Exercise data: Begin

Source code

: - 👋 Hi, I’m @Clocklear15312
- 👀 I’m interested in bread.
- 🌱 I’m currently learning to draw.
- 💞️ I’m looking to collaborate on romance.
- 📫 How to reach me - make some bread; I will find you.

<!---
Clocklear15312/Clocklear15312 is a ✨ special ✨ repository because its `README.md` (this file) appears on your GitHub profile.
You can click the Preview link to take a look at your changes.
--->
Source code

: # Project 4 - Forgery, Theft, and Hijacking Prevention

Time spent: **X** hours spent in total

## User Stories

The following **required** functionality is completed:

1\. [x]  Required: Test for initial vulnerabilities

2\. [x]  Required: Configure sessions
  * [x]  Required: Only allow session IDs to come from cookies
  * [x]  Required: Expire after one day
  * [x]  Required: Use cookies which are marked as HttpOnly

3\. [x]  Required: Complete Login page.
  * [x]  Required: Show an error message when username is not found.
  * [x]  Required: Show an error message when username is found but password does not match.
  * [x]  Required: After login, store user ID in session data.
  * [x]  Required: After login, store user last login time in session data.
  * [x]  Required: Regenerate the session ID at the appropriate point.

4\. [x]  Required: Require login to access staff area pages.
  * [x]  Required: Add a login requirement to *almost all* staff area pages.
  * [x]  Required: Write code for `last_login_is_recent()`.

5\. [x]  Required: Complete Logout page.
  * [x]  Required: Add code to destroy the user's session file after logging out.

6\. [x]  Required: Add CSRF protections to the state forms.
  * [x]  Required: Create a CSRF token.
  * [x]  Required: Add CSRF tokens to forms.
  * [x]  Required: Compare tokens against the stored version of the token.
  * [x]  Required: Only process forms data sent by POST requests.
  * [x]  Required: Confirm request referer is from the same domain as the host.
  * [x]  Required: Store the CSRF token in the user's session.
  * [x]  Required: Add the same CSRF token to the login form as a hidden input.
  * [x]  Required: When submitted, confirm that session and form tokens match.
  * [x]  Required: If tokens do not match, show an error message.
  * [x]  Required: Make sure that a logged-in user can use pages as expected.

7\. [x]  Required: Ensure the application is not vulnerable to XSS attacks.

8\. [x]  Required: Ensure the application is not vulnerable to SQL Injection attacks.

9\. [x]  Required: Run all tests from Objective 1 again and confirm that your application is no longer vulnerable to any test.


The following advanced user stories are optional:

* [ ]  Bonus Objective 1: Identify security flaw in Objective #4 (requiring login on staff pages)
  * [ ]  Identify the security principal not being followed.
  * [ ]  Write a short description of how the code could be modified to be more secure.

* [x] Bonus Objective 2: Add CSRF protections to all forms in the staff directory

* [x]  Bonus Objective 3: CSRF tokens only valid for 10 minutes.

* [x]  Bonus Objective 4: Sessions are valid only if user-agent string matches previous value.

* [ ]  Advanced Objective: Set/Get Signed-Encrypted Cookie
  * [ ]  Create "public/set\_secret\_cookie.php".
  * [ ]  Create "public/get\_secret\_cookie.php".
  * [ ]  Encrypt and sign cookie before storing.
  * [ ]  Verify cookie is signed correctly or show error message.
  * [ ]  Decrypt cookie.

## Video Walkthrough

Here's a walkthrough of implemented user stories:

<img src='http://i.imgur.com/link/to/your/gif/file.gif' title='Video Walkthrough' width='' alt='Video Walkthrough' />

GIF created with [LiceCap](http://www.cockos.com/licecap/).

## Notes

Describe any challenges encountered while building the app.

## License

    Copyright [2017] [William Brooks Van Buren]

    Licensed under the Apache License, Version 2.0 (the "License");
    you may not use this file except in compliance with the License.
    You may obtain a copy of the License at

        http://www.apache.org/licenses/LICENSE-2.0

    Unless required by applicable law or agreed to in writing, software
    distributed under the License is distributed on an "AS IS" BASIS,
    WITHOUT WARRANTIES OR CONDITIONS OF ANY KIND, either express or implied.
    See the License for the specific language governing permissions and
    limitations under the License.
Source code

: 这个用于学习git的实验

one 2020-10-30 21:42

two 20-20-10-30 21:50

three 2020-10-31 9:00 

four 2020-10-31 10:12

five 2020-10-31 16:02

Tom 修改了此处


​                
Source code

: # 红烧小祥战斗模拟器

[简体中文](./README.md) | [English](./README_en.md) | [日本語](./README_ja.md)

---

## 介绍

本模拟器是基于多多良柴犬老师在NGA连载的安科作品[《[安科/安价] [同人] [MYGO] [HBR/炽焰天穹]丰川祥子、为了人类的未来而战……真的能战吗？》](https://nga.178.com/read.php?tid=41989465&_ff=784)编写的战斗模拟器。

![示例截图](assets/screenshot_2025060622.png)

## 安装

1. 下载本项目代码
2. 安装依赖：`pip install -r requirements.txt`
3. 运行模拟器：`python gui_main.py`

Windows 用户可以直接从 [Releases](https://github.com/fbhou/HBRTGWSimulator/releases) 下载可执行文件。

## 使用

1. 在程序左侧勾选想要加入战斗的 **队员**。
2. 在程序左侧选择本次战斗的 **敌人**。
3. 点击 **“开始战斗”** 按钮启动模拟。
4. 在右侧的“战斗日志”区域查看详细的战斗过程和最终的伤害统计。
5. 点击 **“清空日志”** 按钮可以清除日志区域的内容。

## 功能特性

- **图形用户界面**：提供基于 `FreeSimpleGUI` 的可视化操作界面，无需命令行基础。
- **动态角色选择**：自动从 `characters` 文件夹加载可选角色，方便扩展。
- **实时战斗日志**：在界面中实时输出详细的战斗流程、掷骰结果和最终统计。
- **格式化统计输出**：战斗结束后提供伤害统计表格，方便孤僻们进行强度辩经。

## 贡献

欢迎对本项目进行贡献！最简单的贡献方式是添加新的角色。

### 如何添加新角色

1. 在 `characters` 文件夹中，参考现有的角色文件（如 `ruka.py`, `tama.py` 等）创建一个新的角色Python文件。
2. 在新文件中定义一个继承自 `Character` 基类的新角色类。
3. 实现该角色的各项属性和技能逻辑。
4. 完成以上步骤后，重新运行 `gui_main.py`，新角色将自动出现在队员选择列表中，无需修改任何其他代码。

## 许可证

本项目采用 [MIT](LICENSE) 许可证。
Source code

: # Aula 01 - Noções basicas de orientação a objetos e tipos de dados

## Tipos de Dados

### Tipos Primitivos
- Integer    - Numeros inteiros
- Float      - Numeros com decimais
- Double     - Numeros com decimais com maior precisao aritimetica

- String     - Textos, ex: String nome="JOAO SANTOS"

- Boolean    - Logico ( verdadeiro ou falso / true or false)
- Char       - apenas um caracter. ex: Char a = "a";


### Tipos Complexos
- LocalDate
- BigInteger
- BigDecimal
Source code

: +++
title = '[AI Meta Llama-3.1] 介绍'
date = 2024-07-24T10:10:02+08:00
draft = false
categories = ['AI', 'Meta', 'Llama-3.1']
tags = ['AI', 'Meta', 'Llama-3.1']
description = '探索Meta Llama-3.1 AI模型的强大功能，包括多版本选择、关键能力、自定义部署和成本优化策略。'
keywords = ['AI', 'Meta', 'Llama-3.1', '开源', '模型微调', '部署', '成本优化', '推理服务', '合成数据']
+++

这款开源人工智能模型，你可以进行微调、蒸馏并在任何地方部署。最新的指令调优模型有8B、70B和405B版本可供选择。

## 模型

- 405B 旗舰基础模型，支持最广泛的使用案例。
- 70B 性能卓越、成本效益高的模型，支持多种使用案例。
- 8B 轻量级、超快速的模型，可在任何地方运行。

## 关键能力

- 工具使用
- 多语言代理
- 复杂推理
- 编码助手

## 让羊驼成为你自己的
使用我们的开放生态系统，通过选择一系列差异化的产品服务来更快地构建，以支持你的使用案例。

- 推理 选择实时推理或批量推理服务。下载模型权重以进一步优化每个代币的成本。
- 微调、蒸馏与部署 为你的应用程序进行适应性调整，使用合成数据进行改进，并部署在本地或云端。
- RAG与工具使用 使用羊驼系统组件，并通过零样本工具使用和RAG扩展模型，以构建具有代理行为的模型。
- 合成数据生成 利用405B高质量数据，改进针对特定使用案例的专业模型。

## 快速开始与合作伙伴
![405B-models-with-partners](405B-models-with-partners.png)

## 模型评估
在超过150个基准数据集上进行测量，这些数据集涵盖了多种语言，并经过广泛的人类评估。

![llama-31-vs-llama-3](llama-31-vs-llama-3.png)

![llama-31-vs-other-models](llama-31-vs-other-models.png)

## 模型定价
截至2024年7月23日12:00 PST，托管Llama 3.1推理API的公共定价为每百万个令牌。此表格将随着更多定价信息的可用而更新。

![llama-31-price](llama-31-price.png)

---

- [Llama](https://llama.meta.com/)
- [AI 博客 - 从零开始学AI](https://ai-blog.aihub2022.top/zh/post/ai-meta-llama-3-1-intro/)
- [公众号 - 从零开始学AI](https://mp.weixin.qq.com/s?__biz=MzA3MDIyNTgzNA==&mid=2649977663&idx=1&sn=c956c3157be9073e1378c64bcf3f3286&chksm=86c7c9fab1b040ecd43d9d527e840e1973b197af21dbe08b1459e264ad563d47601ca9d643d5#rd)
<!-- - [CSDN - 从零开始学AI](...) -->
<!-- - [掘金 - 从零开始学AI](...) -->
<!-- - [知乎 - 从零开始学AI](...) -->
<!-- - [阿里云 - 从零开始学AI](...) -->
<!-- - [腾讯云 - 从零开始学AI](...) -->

Exercise data: End

* Brief:
All that is needed is the exact run of lines above from the line containing "after one day" through the line containing "the appropriate point.", both of them included.

* Response area:
  * [x]  Required: Expire after one day
  * [x]  Required: Use cookies which are marked as HttpOnly

3\. [x]  Required: Complete Login page.
  * [x]  Required: Show an error message when username is not found.
  * [x]  Required: Show an error message when username is found but password does not match.
  * [x]  Required: After login, store user ID in session data.
  * [x]  Required: After login, store user last login time in session data.
  * [x]  Required: Regenerate the session ID at the appropriate point.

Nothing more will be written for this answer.